**PROBLEM DETAILS**.
From the material below, extract and copy out unchanged the lines that start at the one containing "scientific name: Ranunculus repens" and stop after the one containing "genus: Saperda".

**EXTRACTED INFORMATION**.
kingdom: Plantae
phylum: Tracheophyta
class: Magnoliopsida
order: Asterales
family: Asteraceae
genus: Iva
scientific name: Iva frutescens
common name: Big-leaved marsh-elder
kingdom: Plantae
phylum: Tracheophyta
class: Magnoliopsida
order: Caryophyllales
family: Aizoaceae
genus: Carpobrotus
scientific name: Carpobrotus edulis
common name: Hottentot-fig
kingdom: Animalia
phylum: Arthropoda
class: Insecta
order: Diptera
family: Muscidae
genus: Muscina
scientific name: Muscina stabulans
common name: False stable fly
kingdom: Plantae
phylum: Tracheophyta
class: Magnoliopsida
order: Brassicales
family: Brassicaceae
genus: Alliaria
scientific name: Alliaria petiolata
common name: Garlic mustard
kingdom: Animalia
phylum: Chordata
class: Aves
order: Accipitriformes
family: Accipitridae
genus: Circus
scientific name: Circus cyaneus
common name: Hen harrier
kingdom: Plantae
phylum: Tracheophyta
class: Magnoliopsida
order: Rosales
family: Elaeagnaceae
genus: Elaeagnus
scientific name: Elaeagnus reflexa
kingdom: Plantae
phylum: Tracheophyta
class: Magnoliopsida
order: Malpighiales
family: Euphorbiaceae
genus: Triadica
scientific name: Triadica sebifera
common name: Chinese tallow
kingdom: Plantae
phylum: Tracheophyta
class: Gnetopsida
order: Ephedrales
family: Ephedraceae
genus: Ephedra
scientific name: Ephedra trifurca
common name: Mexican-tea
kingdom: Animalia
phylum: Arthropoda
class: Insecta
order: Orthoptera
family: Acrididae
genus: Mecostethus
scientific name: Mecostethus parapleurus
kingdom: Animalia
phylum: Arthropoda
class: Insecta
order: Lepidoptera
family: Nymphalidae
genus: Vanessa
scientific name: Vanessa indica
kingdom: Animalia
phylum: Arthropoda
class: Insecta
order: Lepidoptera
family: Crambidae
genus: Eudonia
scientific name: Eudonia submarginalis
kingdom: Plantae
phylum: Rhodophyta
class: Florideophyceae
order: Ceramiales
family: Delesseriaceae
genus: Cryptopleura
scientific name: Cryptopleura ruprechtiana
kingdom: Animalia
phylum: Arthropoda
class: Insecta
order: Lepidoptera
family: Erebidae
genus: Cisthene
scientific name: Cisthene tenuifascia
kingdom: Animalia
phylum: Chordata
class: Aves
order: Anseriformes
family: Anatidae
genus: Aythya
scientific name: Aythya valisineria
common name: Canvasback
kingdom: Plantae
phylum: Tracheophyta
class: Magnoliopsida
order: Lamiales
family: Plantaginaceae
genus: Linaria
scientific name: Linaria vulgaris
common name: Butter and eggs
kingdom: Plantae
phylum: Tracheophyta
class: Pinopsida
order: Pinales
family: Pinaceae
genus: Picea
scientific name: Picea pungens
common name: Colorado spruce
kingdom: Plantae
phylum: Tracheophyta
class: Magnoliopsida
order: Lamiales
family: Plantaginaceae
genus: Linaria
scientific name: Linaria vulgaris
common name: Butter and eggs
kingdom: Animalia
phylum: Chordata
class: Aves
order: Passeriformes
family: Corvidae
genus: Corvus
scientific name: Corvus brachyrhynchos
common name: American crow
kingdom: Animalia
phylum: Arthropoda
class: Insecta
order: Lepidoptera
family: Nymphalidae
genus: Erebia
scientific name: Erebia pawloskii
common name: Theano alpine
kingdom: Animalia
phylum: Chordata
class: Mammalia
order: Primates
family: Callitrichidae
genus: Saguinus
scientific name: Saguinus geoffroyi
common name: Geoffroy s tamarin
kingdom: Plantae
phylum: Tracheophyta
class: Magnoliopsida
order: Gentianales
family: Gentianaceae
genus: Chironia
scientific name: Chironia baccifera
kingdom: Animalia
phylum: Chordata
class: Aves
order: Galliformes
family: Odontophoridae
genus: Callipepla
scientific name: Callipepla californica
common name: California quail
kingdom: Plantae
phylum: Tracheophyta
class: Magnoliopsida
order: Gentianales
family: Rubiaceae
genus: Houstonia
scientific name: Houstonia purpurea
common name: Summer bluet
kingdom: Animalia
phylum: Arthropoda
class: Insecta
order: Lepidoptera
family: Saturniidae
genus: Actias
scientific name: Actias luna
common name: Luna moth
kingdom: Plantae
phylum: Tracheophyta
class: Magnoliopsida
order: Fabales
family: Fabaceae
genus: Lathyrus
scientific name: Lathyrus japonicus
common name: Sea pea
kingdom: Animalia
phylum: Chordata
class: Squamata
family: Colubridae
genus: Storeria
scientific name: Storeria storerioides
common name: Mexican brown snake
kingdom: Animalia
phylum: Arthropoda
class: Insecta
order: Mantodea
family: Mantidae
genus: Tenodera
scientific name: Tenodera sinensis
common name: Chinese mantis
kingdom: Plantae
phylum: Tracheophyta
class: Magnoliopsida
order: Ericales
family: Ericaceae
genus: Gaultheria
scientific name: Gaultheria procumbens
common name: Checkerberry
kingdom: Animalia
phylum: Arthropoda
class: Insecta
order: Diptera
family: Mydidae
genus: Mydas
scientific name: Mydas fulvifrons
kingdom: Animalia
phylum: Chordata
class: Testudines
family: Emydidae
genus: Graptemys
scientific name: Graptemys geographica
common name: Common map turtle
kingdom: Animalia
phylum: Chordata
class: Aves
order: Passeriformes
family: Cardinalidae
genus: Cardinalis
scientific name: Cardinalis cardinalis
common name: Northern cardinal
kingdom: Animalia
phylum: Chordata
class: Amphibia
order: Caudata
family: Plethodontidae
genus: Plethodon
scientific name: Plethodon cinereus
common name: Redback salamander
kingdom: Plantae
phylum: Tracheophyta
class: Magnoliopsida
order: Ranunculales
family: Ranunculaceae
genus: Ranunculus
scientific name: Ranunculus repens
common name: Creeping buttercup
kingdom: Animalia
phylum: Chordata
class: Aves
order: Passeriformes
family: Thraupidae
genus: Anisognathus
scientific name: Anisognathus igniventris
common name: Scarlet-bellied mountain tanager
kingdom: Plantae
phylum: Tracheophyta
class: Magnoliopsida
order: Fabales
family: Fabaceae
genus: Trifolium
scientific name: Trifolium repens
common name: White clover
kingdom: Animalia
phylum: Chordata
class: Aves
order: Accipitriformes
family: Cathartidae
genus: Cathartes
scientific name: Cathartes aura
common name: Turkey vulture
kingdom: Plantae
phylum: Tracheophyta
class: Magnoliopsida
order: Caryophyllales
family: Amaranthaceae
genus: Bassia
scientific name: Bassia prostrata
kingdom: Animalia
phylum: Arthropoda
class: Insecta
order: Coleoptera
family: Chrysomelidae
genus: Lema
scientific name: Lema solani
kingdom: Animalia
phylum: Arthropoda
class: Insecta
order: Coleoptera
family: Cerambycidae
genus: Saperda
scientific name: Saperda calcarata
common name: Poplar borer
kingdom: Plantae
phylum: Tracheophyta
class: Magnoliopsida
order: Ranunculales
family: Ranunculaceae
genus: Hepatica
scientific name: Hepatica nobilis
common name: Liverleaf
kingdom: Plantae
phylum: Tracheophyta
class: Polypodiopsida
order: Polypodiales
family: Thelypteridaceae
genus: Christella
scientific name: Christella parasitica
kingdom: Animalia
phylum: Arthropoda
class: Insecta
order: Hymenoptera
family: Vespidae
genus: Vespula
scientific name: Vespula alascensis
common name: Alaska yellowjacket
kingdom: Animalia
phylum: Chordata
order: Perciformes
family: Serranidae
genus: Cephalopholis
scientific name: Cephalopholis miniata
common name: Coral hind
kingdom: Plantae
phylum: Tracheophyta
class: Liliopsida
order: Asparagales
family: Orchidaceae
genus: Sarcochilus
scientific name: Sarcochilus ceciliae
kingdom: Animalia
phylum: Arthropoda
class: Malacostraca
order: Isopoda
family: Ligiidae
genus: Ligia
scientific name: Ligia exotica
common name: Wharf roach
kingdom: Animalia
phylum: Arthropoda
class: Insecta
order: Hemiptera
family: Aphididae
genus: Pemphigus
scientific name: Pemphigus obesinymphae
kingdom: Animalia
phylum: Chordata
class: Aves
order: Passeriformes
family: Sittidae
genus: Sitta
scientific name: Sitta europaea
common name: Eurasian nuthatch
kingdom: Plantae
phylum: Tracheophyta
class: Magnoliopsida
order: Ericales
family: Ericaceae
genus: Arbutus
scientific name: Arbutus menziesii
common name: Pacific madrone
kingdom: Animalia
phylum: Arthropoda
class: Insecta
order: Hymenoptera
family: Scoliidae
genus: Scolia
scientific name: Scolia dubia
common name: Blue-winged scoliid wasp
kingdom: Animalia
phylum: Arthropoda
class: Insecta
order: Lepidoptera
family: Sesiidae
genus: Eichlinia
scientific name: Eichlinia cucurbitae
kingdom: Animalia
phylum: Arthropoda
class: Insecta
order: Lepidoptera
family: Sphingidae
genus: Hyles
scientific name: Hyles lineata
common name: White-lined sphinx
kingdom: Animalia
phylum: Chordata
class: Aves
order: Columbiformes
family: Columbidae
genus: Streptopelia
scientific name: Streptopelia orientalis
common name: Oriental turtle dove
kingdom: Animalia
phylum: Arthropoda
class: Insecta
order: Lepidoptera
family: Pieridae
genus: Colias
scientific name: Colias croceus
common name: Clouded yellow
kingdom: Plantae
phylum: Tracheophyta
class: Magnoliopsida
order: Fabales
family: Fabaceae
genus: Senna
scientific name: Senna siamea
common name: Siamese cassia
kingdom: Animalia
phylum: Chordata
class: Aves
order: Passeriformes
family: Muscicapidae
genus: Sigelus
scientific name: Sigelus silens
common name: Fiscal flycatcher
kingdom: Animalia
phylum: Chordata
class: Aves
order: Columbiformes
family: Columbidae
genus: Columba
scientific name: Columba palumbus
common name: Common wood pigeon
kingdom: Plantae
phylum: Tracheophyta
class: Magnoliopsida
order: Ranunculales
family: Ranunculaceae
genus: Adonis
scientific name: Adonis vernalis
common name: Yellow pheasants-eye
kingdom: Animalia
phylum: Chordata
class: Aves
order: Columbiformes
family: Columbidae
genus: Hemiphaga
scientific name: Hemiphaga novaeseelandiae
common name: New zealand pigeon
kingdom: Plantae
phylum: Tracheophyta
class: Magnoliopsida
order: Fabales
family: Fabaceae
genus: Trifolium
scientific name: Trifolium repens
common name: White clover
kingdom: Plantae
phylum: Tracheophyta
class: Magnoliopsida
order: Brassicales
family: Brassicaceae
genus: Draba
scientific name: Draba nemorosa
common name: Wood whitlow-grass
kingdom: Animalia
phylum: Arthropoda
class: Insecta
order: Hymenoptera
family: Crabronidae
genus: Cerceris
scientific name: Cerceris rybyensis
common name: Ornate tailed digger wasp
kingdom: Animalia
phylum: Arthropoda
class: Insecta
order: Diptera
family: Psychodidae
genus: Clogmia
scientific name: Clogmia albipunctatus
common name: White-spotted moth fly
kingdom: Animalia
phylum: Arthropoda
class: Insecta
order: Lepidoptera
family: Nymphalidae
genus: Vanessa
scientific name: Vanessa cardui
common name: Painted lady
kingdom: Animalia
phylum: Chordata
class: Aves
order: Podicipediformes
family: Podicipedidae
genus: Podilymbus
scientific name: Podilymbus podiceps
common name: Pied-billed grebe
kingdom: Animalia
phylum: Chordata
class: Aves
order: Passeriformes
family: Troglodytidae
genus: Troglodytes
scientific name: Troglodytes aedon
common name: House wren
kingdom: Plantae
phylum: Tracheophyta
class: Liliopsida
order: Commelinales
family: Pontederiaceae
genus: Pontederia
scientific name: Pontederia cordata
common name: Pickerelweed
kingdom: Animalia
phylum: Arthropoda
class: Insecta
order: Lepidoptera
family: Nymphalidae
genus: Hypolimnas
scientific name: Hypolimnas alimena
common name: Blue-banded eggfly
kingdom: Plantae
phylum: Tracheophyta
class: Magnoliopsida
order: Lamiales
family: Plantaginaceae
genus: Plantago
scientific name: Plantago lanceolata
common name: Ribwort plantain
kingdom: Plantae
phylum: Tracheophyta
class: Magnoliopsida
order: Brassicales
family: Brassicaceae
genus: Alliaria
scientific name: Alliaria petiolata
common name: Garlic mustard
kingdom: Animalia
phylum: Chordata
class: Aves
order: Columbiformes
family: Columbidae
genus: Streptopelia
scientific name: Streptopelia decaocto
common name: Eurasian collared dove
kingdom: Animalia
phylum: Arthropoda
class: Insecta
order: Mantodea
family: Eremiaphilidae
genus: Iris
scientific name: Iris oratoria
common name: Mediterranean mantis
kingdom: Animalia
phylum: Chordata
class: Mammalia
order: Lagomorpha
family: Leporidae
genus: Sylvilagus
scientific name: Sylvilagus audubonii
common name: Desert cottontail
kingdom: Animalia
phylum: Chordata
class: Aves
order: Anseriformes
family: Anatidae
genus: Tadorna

**SOLVED PROBLEM**.
scientific name: Ranunculus repens
common name: Creeping buttercup
kingdom: Animalia
phylum: Chordata
class: Aves
order: Passeriformes
family: Thraupidae
genus: Anisognathus
scientific name: Anisognathus igniventris
common name: Scarlet-bellied mountain tanager
kingdom: Plantae
phylum: Tracheophyta
class: Magnoliopsida
order: Fabales
family: Fabaceae
genus: Trifolium
scientific name: Trifolium repens
common name: White clover
kingdom: Animalia
phylum: Chordata
class: Aves
order: Accipitriformes
family: Cathartidae
genus: Cathartes
scientific name: Cathartes aura
common name: Turkey vulture
kingdom: Plantae
phylum: Tracheophyta
class: Magnoliopsida
order: Caryophyllales
family: Amaranthaceae
genus: Bassia
scientific name: Bassia prostrata
kingdom: Animalia
phylum: Arthropoda
class: Insecta
order: Coleoptera
family: Chrysomelidae
genus: Lema
scientific name: Lema solani
kingdom: Animalia
phylum: Arthropoda
class: Insecta
order: Coleoptera
family: Cerambycidae
genus: Saperda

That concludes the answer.